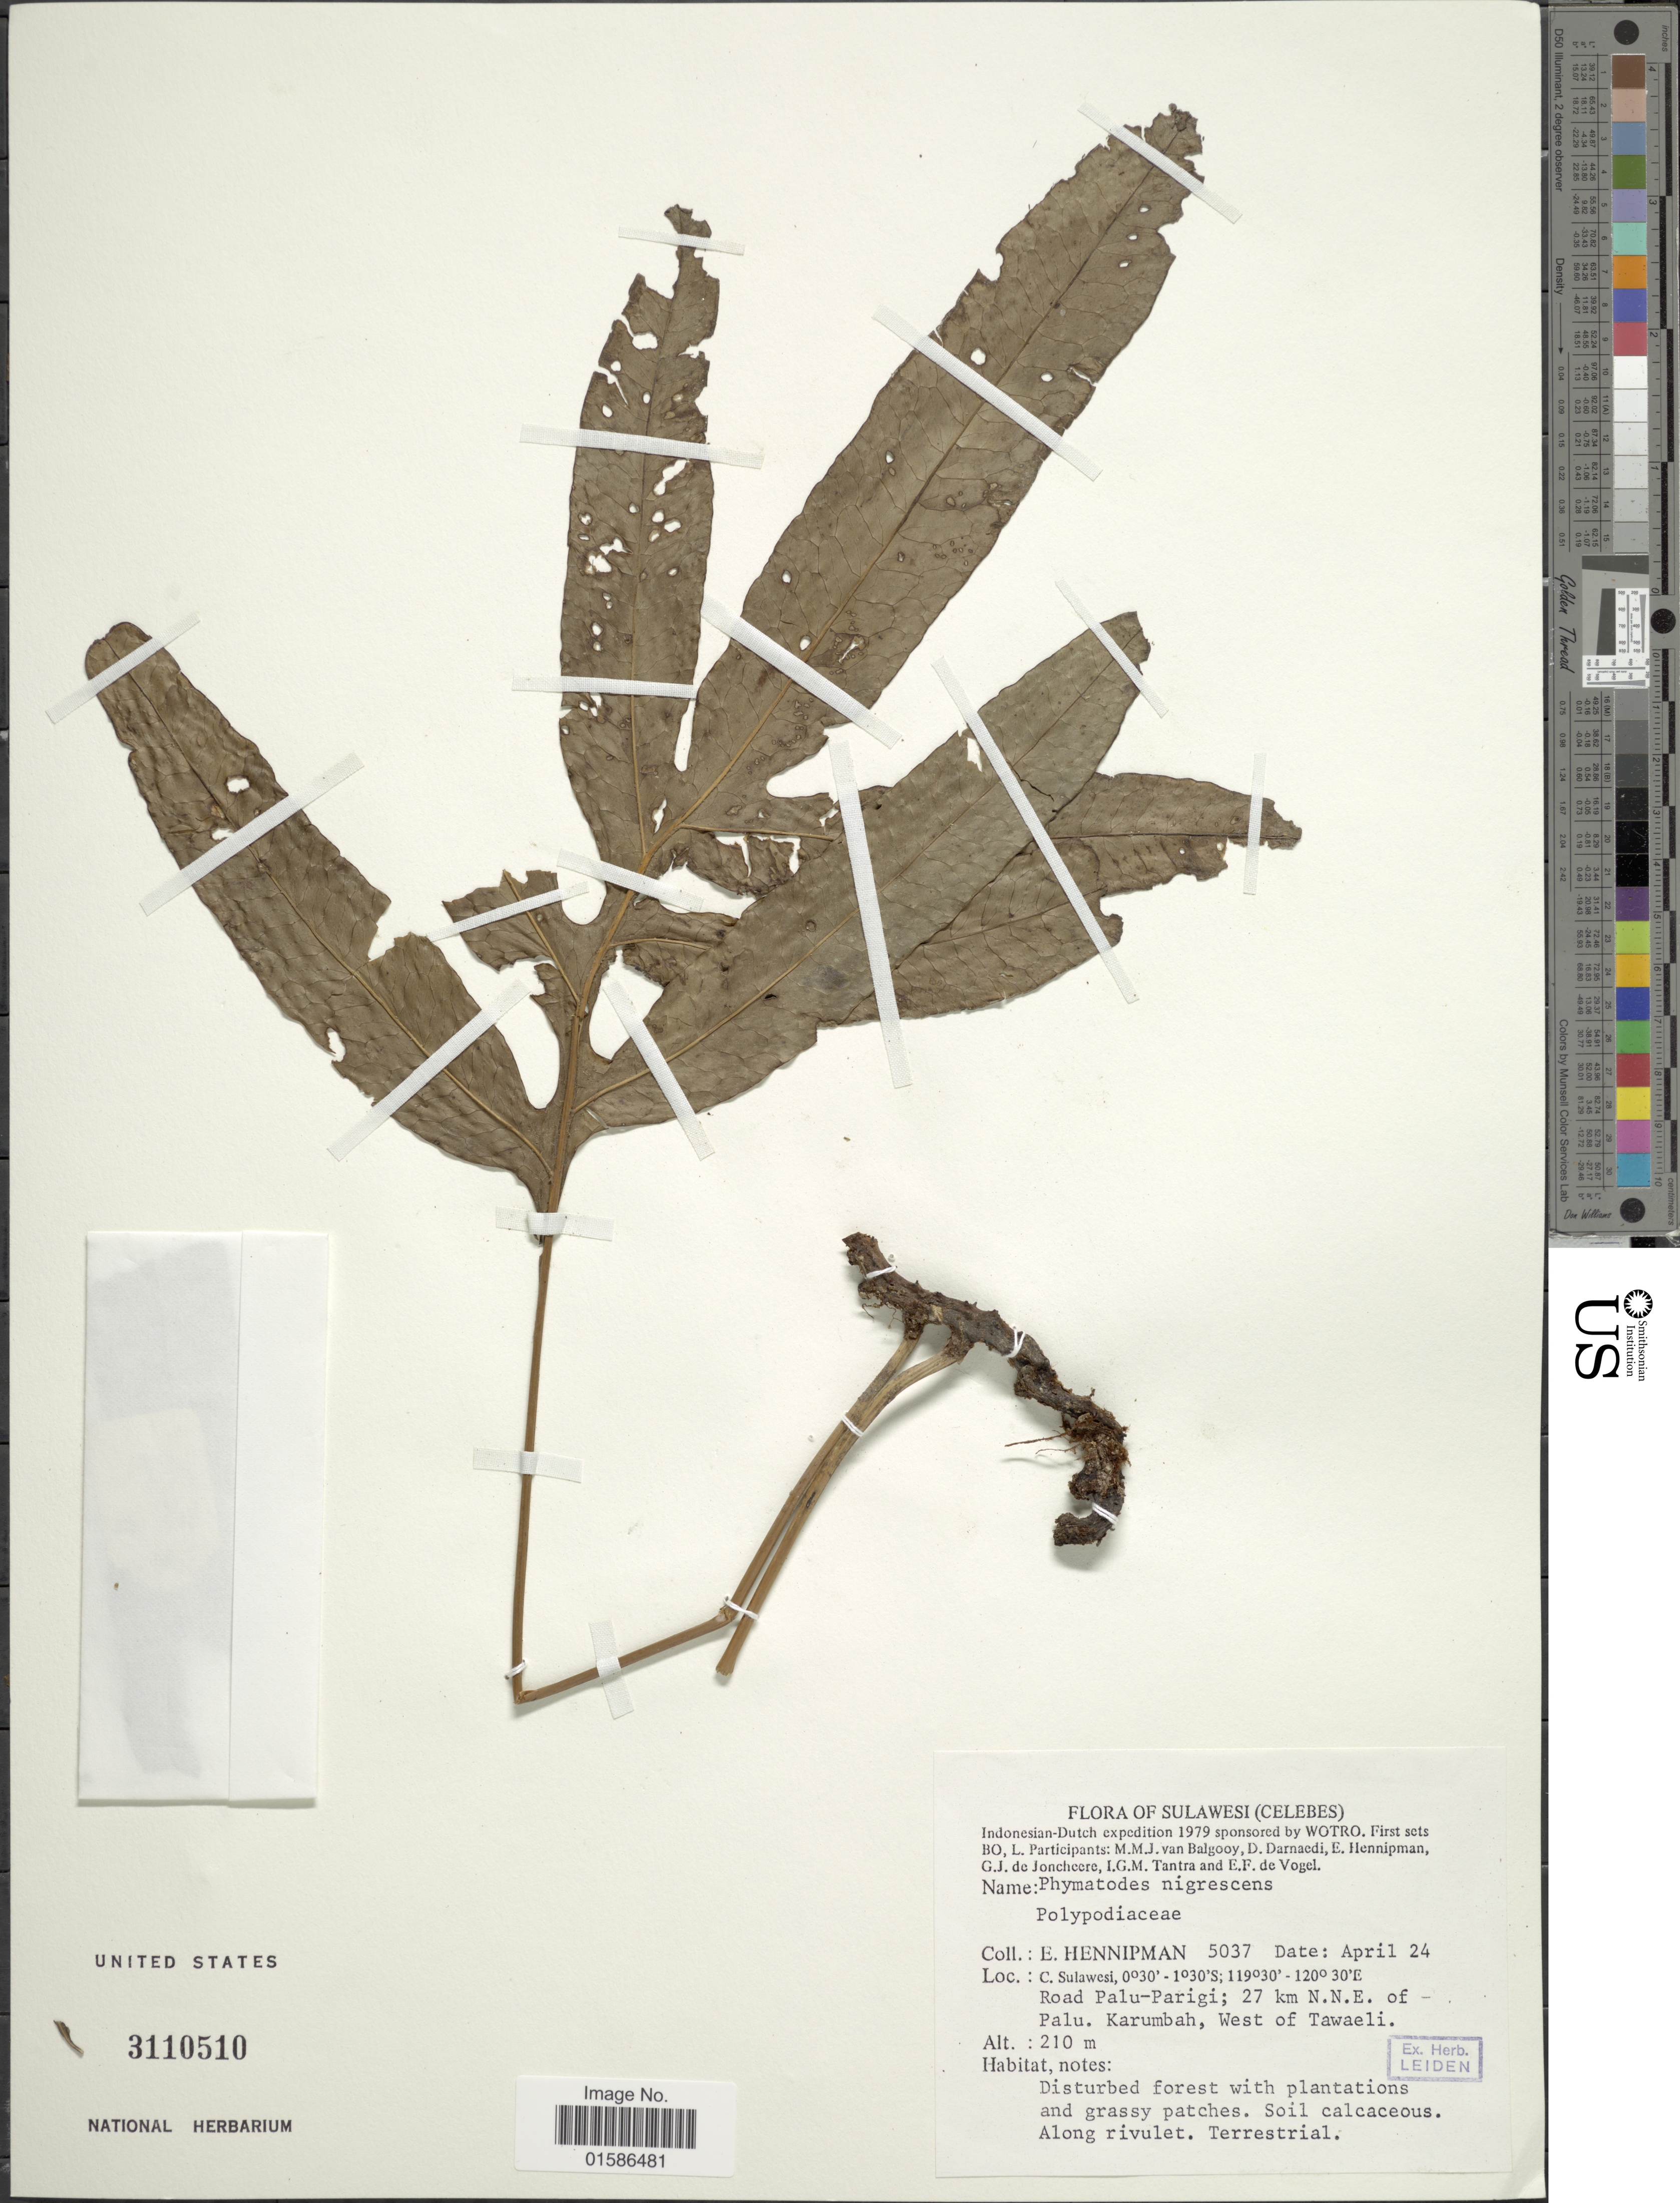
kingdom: Plantae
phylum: Tracheophyta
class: Polypodiopsida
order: Polypodiales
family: Polypodiaceae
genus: Microsorum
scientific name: Microsorum membranifolium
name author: (R. Br.) Ching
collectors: E. Hennipman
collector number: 5037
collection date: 1979-04-24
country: Indonesia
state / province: Sulawesi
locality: (Celebes), C. Sulawesi, Road Palu-Parigi; 27 km N.N.E. of Palu. Karumbah, West of Tawaeli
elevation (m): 210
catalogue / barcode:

● ● ●

## DESCRIPTION OF THE TASK
Please rewrite the entries with "collection date" replaced by "date collected" and everything else unchanged, leaving out the pictures.

## THE REPLY
kingdom: Plantae
phylum: Tracheophyta
class: Polypodiopsida
order: Polypodiales
family: Polypodiaceae
genus: Microsorum
scientific name: Microsorum membranifolium
name author: (R. Br.) Ching
collectors: E. Hennipman
collector number: 5037
date collected: 1979-04-24
country: Indonesia
state / province: Sulawesi
locality: (Celebes), C. Sulawesi, Road Palu-Parigi; 27 km N.N.E. of Palu. Karumbah, West of Tawaeli
elevation (m): 210
catalogue / barcode:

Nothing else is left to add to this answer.